- Brief: Write out every line of the entries below as a numbered list, omitting blank lines.

- - -

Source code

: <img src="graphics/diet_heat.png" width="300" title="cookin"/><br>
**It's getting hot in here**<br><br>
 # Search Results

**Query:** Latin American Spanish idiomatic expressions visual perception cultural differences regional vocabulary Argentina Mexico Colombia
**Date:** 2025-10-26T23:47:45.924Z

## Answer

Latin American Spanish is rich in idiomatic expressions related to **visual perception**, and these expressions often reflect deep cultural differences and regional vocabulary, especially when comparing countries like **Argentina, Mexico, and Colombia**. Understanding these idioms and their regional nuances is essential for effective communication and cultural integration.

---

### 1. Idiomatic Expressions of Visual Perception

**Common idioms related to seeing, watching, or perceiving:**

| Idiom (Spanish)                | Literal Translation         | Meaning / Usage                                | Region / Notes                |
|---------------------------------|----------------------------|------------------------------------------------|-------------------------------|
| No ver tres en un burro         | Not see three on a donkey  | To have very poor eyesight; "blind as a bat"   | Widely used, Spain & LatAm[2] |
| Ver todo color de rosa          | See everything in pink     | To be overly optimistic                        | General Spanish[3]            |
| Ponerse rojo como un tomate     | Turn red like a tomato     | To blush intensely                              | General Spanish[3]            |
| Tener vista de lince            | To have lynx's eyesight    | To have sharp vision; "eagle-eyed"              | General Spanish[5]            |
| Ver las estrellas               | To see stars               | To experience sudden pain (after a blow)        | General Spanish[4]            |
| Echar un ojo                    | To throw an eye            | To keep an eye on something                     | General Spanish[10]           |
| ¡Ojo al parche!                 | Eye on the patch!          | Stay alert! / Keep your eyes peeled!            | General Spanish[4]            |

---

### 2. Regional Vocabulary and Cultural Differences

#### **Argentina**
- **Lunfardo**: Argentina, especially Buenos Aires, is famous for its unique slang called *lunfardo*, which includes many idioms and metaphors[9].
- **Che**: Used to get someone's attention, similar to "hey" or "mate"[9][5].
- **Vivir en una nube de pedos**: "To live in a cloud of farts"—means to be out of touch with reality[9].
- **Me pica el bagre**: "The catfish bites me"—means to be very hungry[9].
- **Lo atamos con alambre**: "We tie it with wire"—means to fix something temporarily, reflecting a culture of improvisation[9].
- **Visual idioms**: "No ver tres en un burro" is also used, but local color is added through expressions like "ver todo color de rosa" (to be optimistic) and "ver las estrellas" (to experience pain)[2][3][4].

- - -

- Answer to this exercise:
1. Source code
2. : <img src="graphics/diet_heat.png" width="300" title="cookin"/><br>
3. **It's getting hot in here**<br><br>
4.  # Search Results
5. **Query:** Latin American Spanish idiomatic expressions visual perception cultural differences regional vocabulary Argentina Mexico Colombia
6. **Date:** 2025-10-26T23:47:45.924Z
7. ## Answer
8. Latin American Spanish is rich in idiomatic expressions related to **visual perception**, and these expressions often reflect deep cultural differences and regional vocabulary, especially when comparing countries like **Argentina, Mexico, and Colombia**. Understanding these idioms and their regional nuances is essential for effective communication and cultural integration.
9. ---
10. ### 1. Idiomatic Expressions of Visual Perception
11. **Common idioms related to seeing, watching, or perceiving:**
12. | Idiom (Spanish)                | Literal Translation         | Meaning / Usage                                | Region / Notes                |
13. |---------------------------------|----------------------------|------------------------------------------------|-------------------------------|
14. | No ver tres en un burro         | Not see three on a donkey  | To have very poor eyesight; "blind as a bat"   | Widely used, Spain & LatAm[2] |
15. | Ver todo color de rosa          | See everything in pink     | To be overly optimistic                        | General Spanish[3]            |
16. | Ponerse rojo como un tomate     | Turn red like a tomato     | To blush intensely                              | General Spanish[3]            |
17. | Tener vista de lince            | To have lynx's eyesight    | To have sharp vision; "eagle-eyed"              | General Spanish[5]            |
18. | Ver las estrellas               | To see stars               | To experience sudden pain (after a blow)        | General Spanish[4]            |
19. | Echar un ojo                    | To throw an eye            | To keep an eye on something                     | General Spanish[10]           |
20. | ¡Ojo al parche!                 | Eye on the patch!          | Stay alert! / Keep your eyes peeled!            | General Spanish[4]            |
21. ---
22. ### 2. Regional Vocabulary and Cultural Differences
23. #### **Argentina**
24. - **Lunfardo**: Argentina, especially Buenos Aires, is famous for its unique slang called *lunfardo*, which includes many idioms and metaphors[9].
25. - **Che**: Used to get someone's attention, similar to "hey" or "mate"[9][5].
26. - **Vivir en una nube de pedos**: "To live in a cloud of farts"—means to be out of touch with reality[9].
27. - **Me pica el bagre**: "The catfish bites me"—means to be very hungry[9].
28. - **Lo atamos con alambre**: "We tie it with wire"—means to fix something temporarily, reflecting a culture of improvisation[9].
29. - **Visual idioms**: "No ver tres en un burro" is also used, but local color is added through expressions like "ver todo color de rosa" (to be optimistic) and "ver las estrellas" (to experience pain)[2][3][4].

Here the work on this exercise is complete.